Boa Vista

October 29 – November 4, 2021

Hmm… It started beautifully. We arrived at Boa Vista in 7 hours from Sal. Over 40 miles of beautiful sailing, an average of about 6 knots. We anchored in the early afternoon in a large bay, as far as the eye can see beaches and a small town, a few catamarans and about 3 yachts. Much more green than in Sal.

The next morning we took a dinghy to the beach, Krzyś and Mirek went to the police to check in, and Dosia and I stayed on the beach.

At first it was fun, but then less. We bathed a bit, walked a bit, the guys came back and then, after looking into our backpack, it turned out that that we were robbed. Someone pulled out Dosia’s crocs flip flops and a kidney where our 2 phones were and some money. Fortunately, we have paper versions of our return tickets and covid certificates. Well, but without a phone he is bald. The town is not beautiful, most of the houses are under construction, but wide streets without sidewalks, but cars for medicine.

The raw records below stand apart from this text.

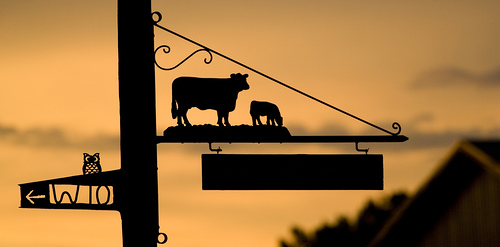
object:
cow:
[170, 72, 250, 127]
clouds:
[0, 65, 498, 148]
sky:
[2, 3, 499, 246]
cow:
[249, 100, 284, 126]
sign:
[19, 0, 409, 247]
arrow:
[24, 189, 46, 204]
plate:
[201, 142, 384, 191]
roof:
[371, 136, 500, 247]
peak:
[435, 137, 496, 167]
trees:
[277, 193, 409, 247]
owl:
[81, 152, 103, 175]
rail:
[158, 135, 410, 143]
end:
[392, 122, 402, 136]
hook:
[157, 233, 169, 245]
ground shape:
[161, 124, 292, 138]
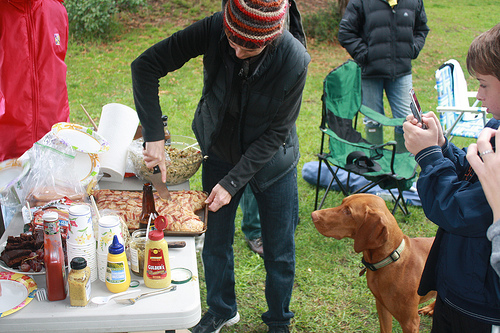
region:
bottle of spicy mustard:
[141, 213, 173, 295]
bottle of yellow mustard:
[101, 231, 135, 296]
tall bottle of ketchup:
[36, 209, 68, 304]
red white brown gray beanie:
[212, 0, 295, 47]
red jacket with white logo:
[2, 1, 71, 172]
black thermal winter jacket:
[330, 0, 437, 79]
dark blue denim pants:
[194, 163, 305, 325]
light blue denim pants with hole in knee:
[345, 65, 425, 161]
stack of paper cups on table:
[63, 202, 97, 293]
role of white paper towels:
[88, 97, 140, 187]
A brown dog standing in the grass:
[314, 190, 446, 331]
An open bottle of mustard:
[143, 216, 175, 287]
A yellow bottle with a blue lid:
[103, 234, 133, 291]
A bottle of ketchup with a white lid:
[39, 209, 71, 303]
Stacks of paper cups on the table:
[64, 202, 127, 285]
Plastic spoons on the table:
[89, 287, 174, 307]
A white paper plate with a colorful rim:
[0, 272, 40, 318]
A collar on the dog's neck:
[357, 238, 406, 280]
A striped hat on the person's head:
[219, 0, 290, 50]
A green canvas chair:
[316, 59, 425, 216]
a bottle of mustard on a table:
[106, 235, 130, 292]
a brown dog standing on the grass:
[313, 195, 436, 331]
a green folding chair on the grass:
[314, 60, 418, 218]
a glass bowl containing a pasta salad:
[131, 144, 199, 186]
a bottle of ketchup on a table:
[41, 213, 69, 299]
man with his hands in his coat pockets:
[337, 0, 429, 81]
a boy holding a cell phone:
[404, 93, 446, 158]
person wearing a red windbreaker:
[0, 3, 65, 160]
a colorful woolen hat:
[222, 1, 289, 43]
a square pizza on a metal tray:
[91, 188, 206, 235]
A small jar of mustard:
[86, 230, 136, 299]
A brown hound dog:
[311, 175, 432, 330]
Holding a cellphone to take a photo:
[387, 71, 443, 158]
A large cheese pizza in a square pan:
[87, 177, 214, 231]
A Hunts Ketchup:
[34, 200, 71, 310]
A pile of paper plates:
[15, 108, 112, 222]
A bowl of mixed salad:
[118, 135, 222, 183]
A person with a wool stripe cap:
[202, 0, 294, 70]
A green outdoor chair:
[311, 43, 431, 224]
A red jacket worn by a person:
[1, 3, 83, 140]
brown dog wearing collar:
[311, 192, 438, 332]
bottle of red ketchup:
[41, 211, 66, 301]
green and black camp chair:
[315, 58, 418, 219]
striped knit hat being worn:
[223, 0, 286, 50]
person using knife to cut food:
[131, 0, 311, 332]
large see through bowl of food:
[128, 132, 202, 187]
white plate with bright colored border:
[0, 270, 37, 318]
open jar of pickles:
[129, 228, 149, 275]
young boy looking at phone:
[401, 25, 498, 331]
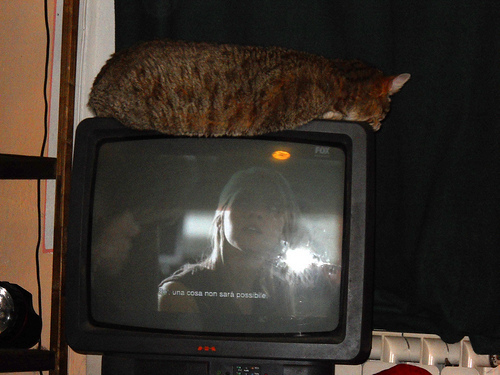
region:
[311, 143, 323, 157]
white letter on television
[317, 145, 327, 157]
white letter on television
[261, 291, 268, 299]
white letter on television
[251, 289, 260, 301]
white letter on television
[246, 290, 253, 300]
white letter on television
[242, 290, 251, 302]
white letter on television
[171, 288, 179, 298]
white letter on television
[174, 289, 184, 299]
white letter on television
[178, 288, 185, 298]
white letter on television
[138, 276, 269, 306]
closed caption on television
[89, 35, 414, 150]
cat with a brown coat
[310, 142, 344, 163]
fox symbol on TV program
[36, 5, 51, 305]
cord draped down the wall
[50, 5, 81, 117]
part of wood trim around window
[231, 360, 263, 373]
controls for the television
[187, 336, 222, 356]
three red dots on front of TV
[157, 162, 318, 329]
girl on a TV program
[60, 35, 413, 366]
cat laying on top of TV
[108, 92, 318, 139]
cats big belly laying of top tv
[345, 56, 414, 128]
cats headfacing back of TV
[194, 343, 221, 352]
three red dots on front of TV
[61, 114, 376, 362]
black TV on top of table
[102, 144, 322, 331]
woman in the TV screen looking up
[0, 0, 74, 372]
shelves on the wall behind TV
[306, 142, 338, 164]
tv channel log in top corner of screen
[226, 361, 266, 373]
outlets on tv for output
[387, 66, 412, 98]
cats ears sitting on TV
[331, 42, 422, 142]
head of a cat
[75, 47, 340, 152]
body of a cat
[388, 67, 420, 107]
an ear of a cat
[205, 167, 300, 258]
head of a person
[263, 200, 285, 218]
eye of a person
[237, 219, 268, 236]
mouth of a person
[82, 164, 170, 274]
head of a person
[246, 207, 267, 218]
nose of a person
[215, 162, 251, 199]
hair of a person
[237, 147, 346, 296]
reflections from the tv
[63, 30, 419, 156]
the cat is on the tv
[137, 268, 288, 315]
these are subtitles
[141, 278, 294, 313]
the subtitles are white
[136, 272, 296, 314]
the subtitles are in spanish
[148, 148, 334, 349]
a woman in the tv screen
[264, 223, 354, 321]
this light is from a camera flash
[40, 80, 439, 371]
an old television set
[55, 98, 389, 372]
a black tv set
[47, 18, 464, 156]
the cat is asleep on the tv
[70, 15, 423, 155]
a grey cat lying on a tv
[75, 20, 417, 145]
cat asleep on top of TV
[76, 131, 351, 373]
old TV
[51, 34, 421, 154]
cat with stripes on TV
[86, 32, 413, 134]
a large brown and black cat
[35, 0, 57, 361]
a long black cord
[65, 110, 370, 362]
a small black t.v.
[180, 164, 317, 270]
a woman's blonde hair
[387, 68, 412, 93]
the ear of a cat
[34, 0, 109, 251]
a white window trim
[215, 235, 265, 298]
the neck of a woman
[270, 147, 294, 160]
an orange light reflection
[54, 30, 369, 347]
the tv is on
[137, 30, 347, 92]
the cat is laying down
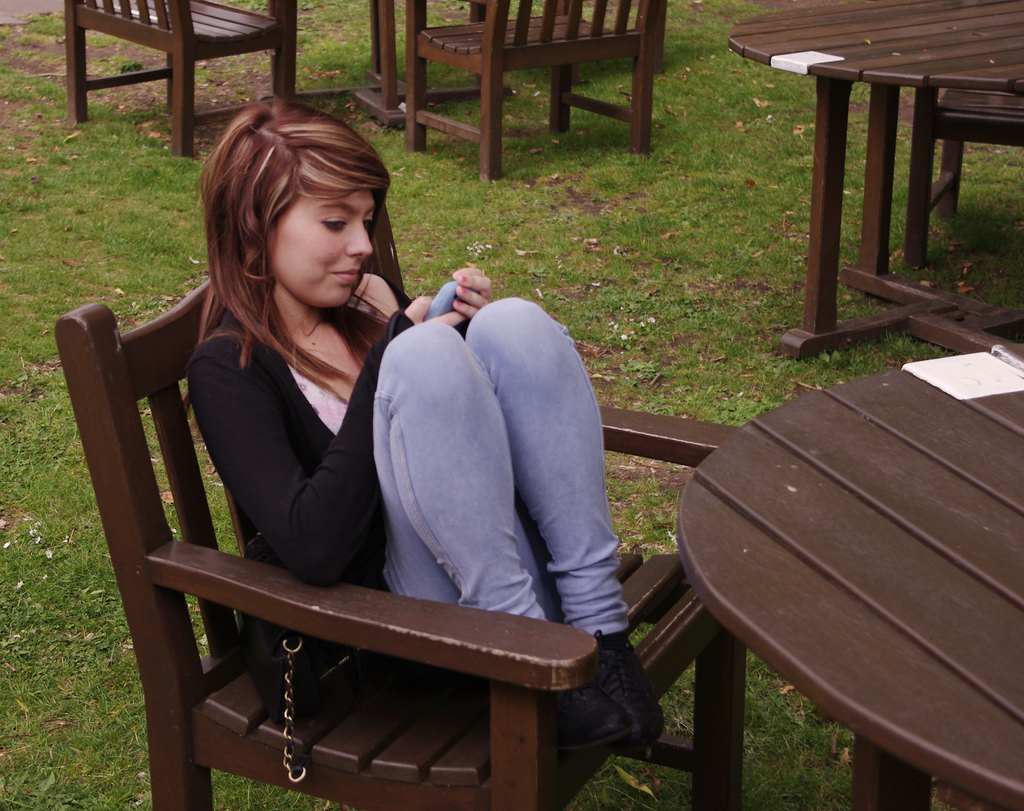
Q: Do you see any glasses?
A: No, there are no glasses.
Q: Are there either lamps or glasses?
A: No, there are no glasses or lamps.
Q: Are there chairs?
A: Yes, there is a chair.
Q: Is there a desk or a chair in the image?
A: Yes, there is a chair.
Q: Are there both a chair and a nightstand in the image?
A: No, there is a chair but no nightstands.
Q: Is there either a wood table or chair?
A: Yes, there is a wood chair.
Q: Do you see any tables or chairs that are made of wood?
A: Yes, the chair is made of wood.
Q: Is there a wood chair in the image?
A: Yes, there is a chair that is made of wood.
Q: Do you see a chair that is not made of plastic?
A: Yes, there is a chair that is made of wood.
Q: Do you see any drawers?
A: No, there are no drawers.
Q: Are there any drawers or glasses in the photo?
A: No, there are no drawers or glasses.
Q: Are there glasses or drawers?
A: No, there are no drawers or glasses.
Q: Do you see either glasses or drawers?
A: No, there are no drawers or glasses.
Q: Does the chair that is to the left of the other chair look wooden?
A: Yes, the chair is wooden.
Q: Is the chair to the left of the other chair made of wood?
A: Yes, the chair is made of wood.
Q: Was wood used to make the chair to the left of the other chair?
A: Yes, the chair is made of wood.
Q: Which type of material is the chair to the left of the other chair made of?
A: The chair is made of wood.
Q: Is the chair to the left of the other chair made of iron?
A: No, the chair is made of wood.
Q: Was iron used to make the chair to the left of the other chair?
A: No, the chair is made of wood.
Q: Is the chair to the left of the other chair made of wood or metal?
A: The chair is made of wood.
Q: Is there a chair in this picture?
A: Yes, there is a chair.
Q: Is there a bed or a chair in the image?
A: Yes, there is a chair.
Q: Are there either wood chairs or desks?
A: Yes, there is a wood chair.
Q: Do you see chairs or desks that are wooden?
A: Yes, the chair is wooden.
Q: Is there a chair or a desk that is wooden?
A: Yes, the chair is wooden.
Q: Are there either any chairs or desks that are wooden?
A: Yes, the chair is wooden.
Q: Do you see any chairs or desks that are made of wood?
A: Yes, the chair is made of wood.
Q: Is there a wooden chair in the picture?
A: Yes, there is a wood chair.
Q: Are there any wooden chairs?
A: Yes, there is a wood chair.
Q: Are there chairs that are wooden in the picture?
A: Yes, there is a wood chair.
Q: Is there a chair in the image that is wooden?
A: Yes, there is a chair that is wooden.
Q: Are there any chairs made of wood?
A: Yes, there is a chair that is made of wood.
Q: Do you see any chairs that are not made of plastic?
A: Yes, there is a chair that is made of wood.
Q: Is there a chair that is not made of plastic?
A: Yes, there is a chair that is made of wood.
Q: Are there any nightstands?
A: No, there are no nightstands.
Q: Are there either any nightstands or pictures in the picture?
A: No, there are no nightstands or pictures.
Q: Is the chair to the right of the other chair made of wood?
A: Yes, the chair is made of wood.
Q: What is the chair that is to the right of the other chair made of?
A: The chair is made of wood.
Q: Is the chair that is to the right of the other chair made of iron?
A: No, the chair is made of wood.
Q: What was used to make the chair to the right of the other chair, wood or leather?
A: The chair is made of wood.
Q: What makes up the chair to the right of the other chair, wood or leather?
A: The chair is made of wood.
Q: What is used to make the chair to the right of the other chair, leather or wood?
A: The chair is made of wood.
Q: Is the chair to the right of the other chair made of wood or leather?
A: The chair is made of wood.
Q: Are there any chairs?
A: Yes, there is a chair.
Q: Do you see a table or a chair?
A: Yes, there is a chair.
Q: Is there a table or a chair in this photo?
A: Yes, there is a chair.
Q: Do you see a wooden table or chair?
A: Yes, there is a wood chair.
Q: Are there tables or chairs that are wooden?
A: Yes, the chair is wooden.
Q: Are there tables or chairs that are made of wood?
A: Yes, the chair is made of wood.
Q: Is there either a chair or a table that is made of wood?
A: Yes, the chair is made of wood.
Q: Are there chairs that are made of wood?
A: Yes, there is a chair that is made of wood.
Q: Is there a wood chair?
A: Yes, there is a chair that is made of wood.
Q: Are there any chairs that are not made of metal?
A: Yes, there is a chair that is made of wood.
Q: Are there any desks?
A: No, there are no desks.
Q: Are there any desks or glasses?
A: No, there are no desks or glasses.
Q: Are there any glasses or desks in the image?
A: No, there are no desks or glasses.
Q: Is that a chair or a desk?
A: That is a chair.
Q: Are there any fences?
A: No, there are no fences.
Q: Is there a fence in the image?
A: No, there are no fences.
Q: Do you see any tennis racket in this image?
A: No, there are no rackets.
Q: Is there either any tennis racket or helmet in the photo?
A: No, there are no rackets or helmets.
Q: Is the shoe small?
A: Yes, the shoe is small.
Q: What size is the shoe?
A: The shoe is small.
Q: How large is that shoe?
A: The shoe is small.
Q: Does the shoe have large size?
A: No, the shoe is small.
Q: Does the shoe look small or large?
A: The shoe is small.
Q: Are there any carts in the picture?
A: No, there are no carts.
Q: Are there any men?
A: No, there are no men.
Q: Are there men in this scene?
A: No, there are no men.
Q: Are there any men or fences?
A: No, there are no men or fences.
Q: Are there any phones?
A: Yes, there is a phone.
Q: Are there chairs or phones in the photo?
A: Yes, there is a phone.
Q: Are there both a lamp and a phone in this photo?
A: No, there is a phone but no lamps.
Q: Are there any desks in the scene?
A: No, there are no desks.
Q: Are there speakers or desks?
A: No, there are no desks or speakers.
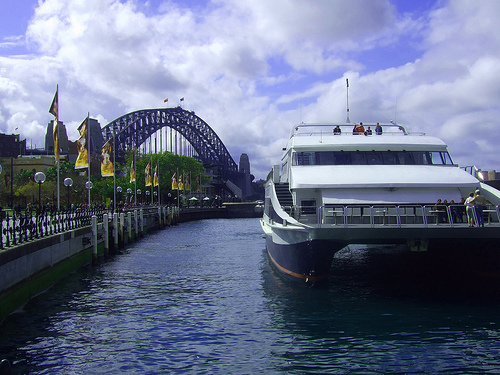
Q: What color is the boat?
A: White.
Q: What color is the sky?
A: Blue.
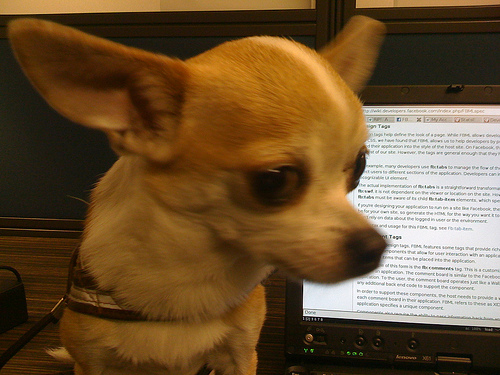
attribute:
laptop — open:
[266, 96, 499, 373]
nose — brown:
[338, 222, 390, 264]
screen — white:
[302, 101, 498, 326]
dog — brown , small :
[9, 0, 384, 371]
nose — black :
[344, 227, 388, 273]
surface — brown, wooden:
[0, 232, 287, 373]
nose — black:
[335, 218, 402, 280]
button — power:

Today Luis and we are going on a must-see tour of the island. The friends from the Happy Koumata catamaran are going along with us in the second car. We had previously stood together in Sal.

The expedition took 5 hours, of which probably more than 4 were driving on various types of off-road and roads paved with basalt cubes.

Generally, there is no fresh groundwater on Boa Vista. Residents collect it at special points, where it is previously desalinated and carried or brought home. They have to save her a lot, but it is very, very much. Despite of this, here and there, in the deep interiors, small towns have been created, where water from desalinators is even distributed through mini water pipes supplying gardens and rows of trees along the roads. We drove through 3 such towns.

Occasionally you can also find in more extensive hollows something like tiny oases, very heavily overgrown with acacia trees, which have firmly established themselves here. We also saw mini-vegetable crops, all in rather deplorable condition.

The attraction is the Viana desert – sand blown by the wind for millions of years from the Sahara desert.

After an hour of shaking in heat and dust in a not-so-exclusive car (some on horseback), we reached the lighthouse.

Apart from its obvious function, it is a beautiful vantage point that can be reached after several minutes of climbing.

We spent the afternoon at our anchorage in a local restaurant by the city’s pier, which, although unpleasant, serves delicious food.